> Data to process:
##############################

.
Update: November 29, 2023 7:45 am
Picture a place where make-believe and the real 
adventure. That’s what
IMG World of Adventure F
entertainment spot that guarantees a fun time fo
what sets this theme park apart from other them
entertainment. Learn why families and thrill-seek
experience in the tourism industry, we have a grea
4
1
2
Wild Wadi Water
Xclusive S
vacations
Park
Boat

##############################

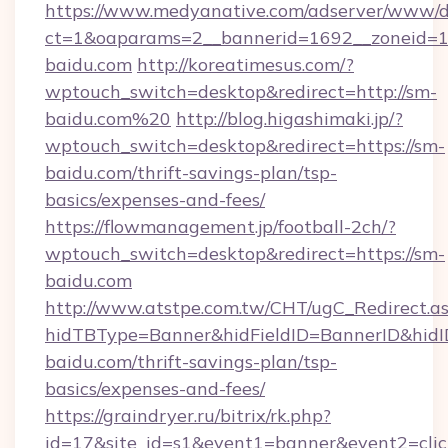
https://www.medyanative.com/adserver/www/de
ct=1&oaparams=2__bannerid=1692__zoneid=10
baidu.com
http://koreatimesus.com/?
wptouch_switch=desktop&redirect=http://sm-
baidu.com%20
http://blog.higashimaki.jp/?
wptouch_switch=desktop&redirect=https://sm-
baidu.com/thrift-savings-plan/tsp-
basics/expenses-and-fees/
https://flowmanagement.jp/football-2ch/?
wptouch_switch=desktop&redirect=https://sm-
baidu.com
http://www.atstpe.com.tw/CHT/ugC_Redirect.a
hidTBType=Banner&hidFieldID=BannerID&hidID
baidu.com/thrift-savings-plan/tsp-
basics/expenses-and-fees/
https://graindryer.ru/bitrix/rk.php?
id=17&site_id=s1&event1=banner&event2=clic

##############################

Give the number of lines in the entries that contain the word "https", with no other text.

5